## YOUR OBJECTIVE
What is the count of lines in the listing below that include the string "many"? Reply with the number alone.

## AVAILABLE DATA

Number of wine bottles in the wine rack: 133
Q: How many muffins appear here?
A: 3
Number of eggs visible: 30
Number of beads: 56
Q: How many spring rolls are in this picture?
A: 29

* * *

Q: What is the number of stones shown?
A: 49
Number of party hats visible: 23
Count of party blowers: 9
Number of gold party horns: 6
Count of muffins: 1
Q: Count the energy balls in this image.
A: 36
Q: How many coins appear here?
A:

...

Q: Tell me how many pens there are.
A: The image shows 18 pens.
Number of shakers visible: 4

## ANSWER TO THE TASK
4